It’s not the first time that Netflix’s Ted Sarandos is asked about the absence of live sports on the streaming service. His answer remains the same: never say never, but it’s not in the works anytime soon—and probably never.
“We’ve not seen a profit path to renting big sports,” said Sarandos, Netflix co-CEO and chief content officer, speaking Tuesday at the UBS Global TMT Conference in New York City.
Tech companies like Amazon and Apple have both been aggressive in acquiring sports rights for their streaming platforms. Amazon is paying billions for exclusive rights for the NFL’s “Thursday Night Football” on Prime Video, while Apple has sealed deals for Major League Baseball and Major League Soccer on Apple TV+. But Sarandos — while he gave a caveat of “never say never” about Netflix acquiring sports rights — commented that the economics of live sports are built around pay TV and don’t make sense for streaming.

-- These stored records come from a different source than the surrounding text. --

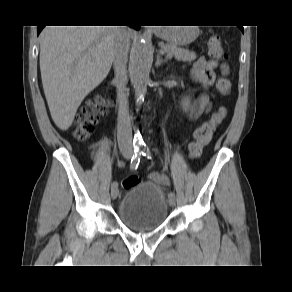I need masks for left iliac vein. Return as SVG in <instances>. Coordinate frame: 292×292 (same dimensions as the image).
Masks as SVG:
<instances>
[{"mask_svg":"<svg viewBox=\"0 0 292 292\" xmlns=\"http://www.w3.org/2000/svg\"><path fill=\"white\" fill-rule=\"evenodd\" d=\"M169 205L171 207L175 206V198H169Z\"/></svg>","mask_w":292,"mask_h":292,"instance_id":"obj_1","label":"left iliac vein"}]
</instances>
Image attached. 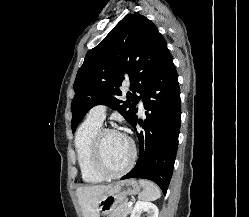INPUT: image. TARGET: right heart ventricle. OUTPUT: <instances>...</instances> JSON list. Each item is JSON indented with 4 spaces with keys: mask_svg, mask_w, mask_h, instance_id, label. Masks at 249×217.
Instances as JSON below:
<instances>
[{
    "mask_svg": "<svg viewBox=\"0 0 249 217\" xmlns=\"http://www.w3.org/2000/svg\"><path fill=\"white\" fill-rule=\"evenodd\" d=\"M102 122L88 116L79 126L74 140L78 166L83 181L91 184L105 180L96 172L92 164V143L95 134L101 128Z\"/></svg>",
    "mask_w": 249,
    "mask_h": 217,
    "instance_id": "e07e8e85",
    "label": "right heart ventricle"
}]
</instances>
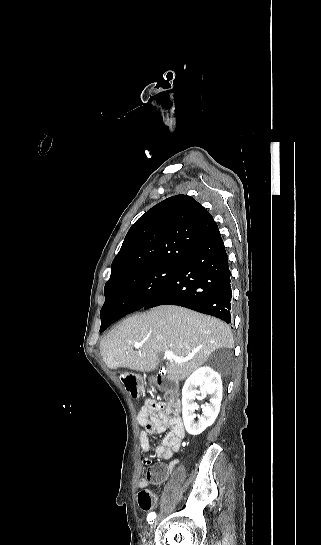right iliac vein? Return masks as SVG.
I'll return each instance as SVG.
<instances>
[{"label": "right iliac vein", "mask_w": 321, "mask_h": 545, "mask_svg": "<svg viewBox=\"0 0 321 545\" xmlns=\"http://www.w3.org/2000/svg\"><path fill=\"white\" fill-rule=\"evenodd\" d=\"M160 520H161V516L157 517V518L155 519V521H153V522L151 523L150 532L148 533V536H149V537H150L151 533L154 532V530L156 529V527H157V525H158V523H159Z\"/></svg>", "instance_id": "1"}]
</instances>
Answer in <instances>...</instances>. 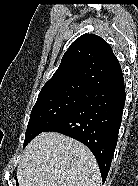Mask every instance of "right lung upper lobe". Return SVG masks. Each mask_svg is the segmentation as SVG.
<instances>
[{"mask_svg": "<svg viewBox=\"0 0 138 186\" xmlns=\"http://www.w3.org/2000/svg\"><path fill=\"white\" fill-rule=\"evenodd\" d=\"M123 84L120 64L109 44L97 35L84 34L70 45L41 92L72 85L99 89Z\"/></svg>", "mask_w": 138, "mask_h": 186, "instance_id": "obj_1", "label": "right lung upper lobe"}]
</instances>
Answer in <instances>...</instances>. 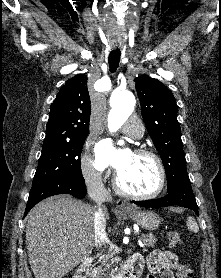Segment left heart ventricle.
Returning <instances> with one entry per match:
<instances>
[{
	"mask_svg": "<svg viewBox=\"0 0 221 278\" xmlns=\"http://www.w3.org/2000/svg\"><path fill=\"white\" fill-rule=\"evenodd\" d=\"M121 185L132 192L149 193L157 188L159 170L156 162L143 155L130 153L118 170Z\"/></svg>",
	"mask_w": 221,
	"mask_h": 278,
	"instance_id": "b2bd125f",
	"label": "left heart ventricle"
}]
</instances>
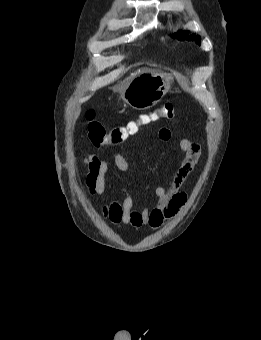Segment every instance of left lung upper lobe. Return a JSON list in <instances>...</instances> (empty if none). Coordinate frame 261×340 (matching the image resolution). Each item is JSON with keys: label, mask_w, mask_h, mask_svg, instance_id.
<instances>
[{"label": "left lung upper lobe", "mask_w": 261, "mask_h": 340, "mask_svg": "<svg viewBox=\"0 0 261 340\" xmlns=\"http://www.w3.org/2000/svg\"><path fill=\"white\" fill-rule=\"evenodd\" d=\"M188 32H182L179 34L172 35L173 38H178V39H186V40H194L197 44H200V36H196L195 34L187 36Z\"/></svg>", "instance_id": "5c2ea615"}]
</instances>
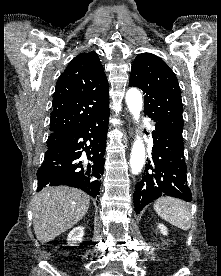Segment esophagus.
I'll use <instances>...</instances> for the list:
<instances>
[{
  "mask_svg": "<svg viewBox=\"0 0 221 276\" xmlns=\"http://www.w3.org/2000/svg\"><path fill=\"white\" fill-rule=\"evenodd\" d=\"M127 121H128L129 129H131V127H130L131 119L128 117V118H127Z\"/></svg>",
  "mask_w": 221,
  "mask_h": 276,
  "instance_id": "obj_1",
  "label": "esophagus"
}]
</instances>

“We’re not anti-sports, we’re just pro-profit,” Sarandos said. Netflix “can get twice as big without sports,” he added. Netflix already has built a large audience, he said, claiming that 165 million households watched “Squid Game” without the TV show “having to follow the Super Bowl.”

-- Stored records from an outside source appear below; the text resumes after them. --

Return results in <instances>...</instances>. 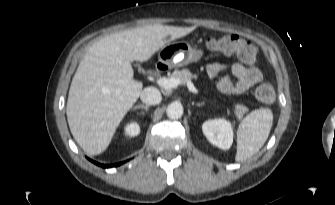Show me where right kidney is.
<instances>
[{"label": "right kidney", "mask_w": 335, "mask_h": 205, "mask_svg": "<svg viewBox=\"0 0 335 205\" xmlns=\"http://www.w3.org/2000/svg\"><path fill=\"white\" fill-rule=\"evenodd\" d=\"M126 136L135 137L140 133V127L137 122H131L124 127Z\"/></svg>", "instance_id": "right-kidney-1"}]
</instances>
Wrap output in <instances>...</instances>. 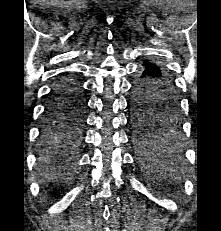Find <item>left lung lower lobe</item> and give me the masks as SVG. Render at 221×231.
Segmentation results:
<instances>
[{
    "label": "left lung lower lobe",
    "mask_w": 221,
    "mask_h": 231,
    "mask_svg": "<svg viewBox=\"0 0 221 231\" xmlns=\"http://www.w3.org/2000/svg\"><path fill=\"white\" fill-rule=\"evenodd\" d=\"M147 65L148 64H143V68H140L137 72L136 78L133 82L132 100L139 99L141 96V89L156 85V72ZM166 101H169V99L153 96V98L148 100V104L152 107H158L163 105ZM178 126L179 120L172 124L170 130L164 132V134H156L155 136L148 138L145 142L137 143L141 145L144 152L150 155H156L158 159H170L178 155L181 151V146L176 135Z\"/></svg>",
    "instance_id": "left-lung-lower-lobe-1"
}]
</instances>
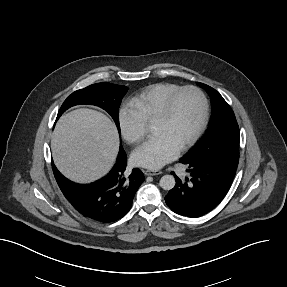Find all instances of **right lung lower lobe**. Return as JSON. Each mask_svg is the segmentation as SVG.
I'll return each mask as SVG.
<instances>
[{
	"label": "right lung lower lobe",
	"instance_id": "1",
	"mask_svg": "<svg viewBox=\"0 0 287 287\" xmlns=\"http://www.w3.org/2000/svg\"><path fill=\"white\" fill-rule=\"evenodd\" d=\"M127 156L122 146L114 167L102 179L91 184H77L66 179L53 165L56 181L72 206L83 216L101 223L122 218L131 208L132 201L144 175L133 169L125 175Z\"/></svg>",
	"mask_w": 287,
	"mask_h": 287
}]
</instances>
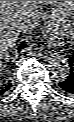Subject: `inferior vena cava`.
I'll use <instances>...</instances> for the list:
<instances>
[{
    "mask_svg": "<svg viewBox=\"0 0 74 122\" xmlns=\"http://www.w3.org/2000/svg\"><path fill=\"white\" fill-rule=\"evenodd\" d=\"M19 29H20V31H23L25 29V25L24 24L20 25Z\"/></svg>",
    "mask_w": 74,
    "mask_h": 122,
    "instance_id": "inferior-vena-cava-1",
    "label": "inferior vena cava"
}]
</instances>
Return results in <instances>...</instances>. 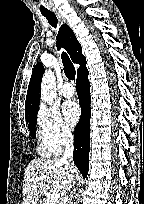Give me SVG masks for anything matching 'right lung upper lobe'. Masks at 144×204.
Segmentation results:
<instances>
[{"mask_svg":"<svg viewBox=\"0 0 144 204\" xmlns=\"http://www.w3.org/2000/svg\"><path fill=\"white\" fill-rule=\"evenodd\" d=\"M64 47L69 53L72 61L80 65L78 71L86 67V58L82 54L80 43L72 31V29L63 24L57 36V49ZM44 73V67L41 63H37L32 71V76L29 82L25 101V116L26 119L37 114L39 109V92L41 87V79Z\"/></svg>","mask_w":144,"mask_h":204,"instance_id":"cb5924a9","label":"right lung upper lobe"}]
</instances>
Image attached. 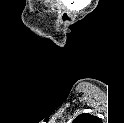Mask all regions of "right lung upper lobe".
<instances>
[{
    "label": "right lung upper lobe",
    "instance_id": "cb5924a9",
    "mask_svg": "<svg viewBox=\"0 0 124 123\" xmlns=\"http://www.w3.org/2000/svg\"><path fill=\"white\" fill-rule=\"evenodd\" d=\"M94 119H96L95 116L90 115L89 113H83L80 114L75 120V123H86V122H91Z\"/></svg>",
    "mask_w": 124,
    "mask_h": 123
}]
</instances>
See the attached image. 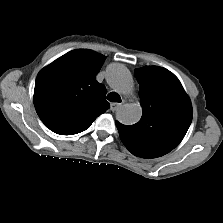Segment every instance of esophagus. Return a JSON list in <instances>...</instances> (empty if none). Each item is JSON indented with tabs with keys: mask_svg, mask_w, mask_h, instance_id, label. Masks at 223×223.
Here are the masks:
<instances>
[{
	"mask_svg": "<svg viewBox=\"0 0 223 223\" xmlns=\"http://www.w3.org/2000/svg\"><path fill=\"white\" fill-rule=\"evenodd\" d=\"M121 107L120 103H111L110 104V110L115 112L116 110H118Z\"/></svg>",
	"mask_w": 223,
	"mask_h": 223,
	"instance_id": "34e87169",
	"label": "esophagus"
}]
</instances>
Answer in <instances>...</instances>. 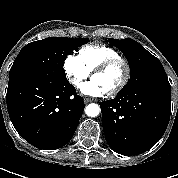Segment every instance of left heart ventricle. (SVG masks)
<instances>
[{
    "label": "left heart ventricle",
    "instance_id": "obj_1",
    "mask_svg": "<svg viewBox=\"0 0 178 178\" xmlns=\"http://www.w3.org/2000/svg\"><path fill=\"white\" fill-rule=\"evenodd\" d=\"M123 76L124 67L119 64L113 66L104 73L95 75L93 79L98 81L106 89V91L109 92L121 82Z\"/></svg>",
    "mask_w": 178,
    "mask_h": 178
}]
</instances>
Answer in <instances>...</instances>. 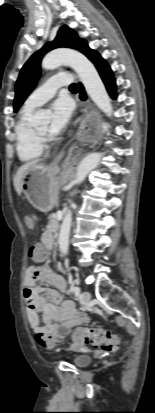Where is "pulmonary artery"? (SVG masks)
<instances>
[{"mask_svg":"<svg viewBox=\"0 0 155 413\" xmlns=\"http://www.w3.org/2000/svg\"><path fill=\"white\" fill-rule=\"evenodd\" d=\"M72 82V76L68 73H60L49 77L37 88L27 99L25 106L37 108L50 100L61 86L68 85Z\"/></svg>","mask_w":155,"mask_h":413,"instance_id":"pulmonary-artery-1","label":"pulmonary artery"}]
</instances>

It’s not all rosy for Netflix — it lost 1.7 million subscribers in the first half of 2022 before rebounding in Q3 with a net gain of 2.4 million paid subscribers to reach 223.1 million worldwide as of the end of September. Sarandos is not deterred: “Look, like most companies we’re happy to get 2022 behind [us].”
Netflix is aiming to “reaccelerate revenue growth” in 2023, after the first half of this year “was pretty bumpy,” he said. One factor he cited was “unprecedented levels of competition” that has been “subsidized” — by which he meant that traditional media companies Disney, Paramount, Warner Bros. Discovery and NBCUniversal are operating their direct-to-consumer businesses at a loss right now.
Sarandos is not interested in such a transition: “We’re not making that migration [from a legacy TV business]…we are profitably in the streaming business.”
Netflix, seeking to expand its addressable market, last month launched cheaper, ad-supported plans in 12 countries including the U.S., where it costs $6.99 per month (versus $9.99 for the regular Basic plan without ads). The streaming giant doesn’t expect a “material” lift in Q4 results from the new advertising play but has told investors it’s “very optimistic” about the business.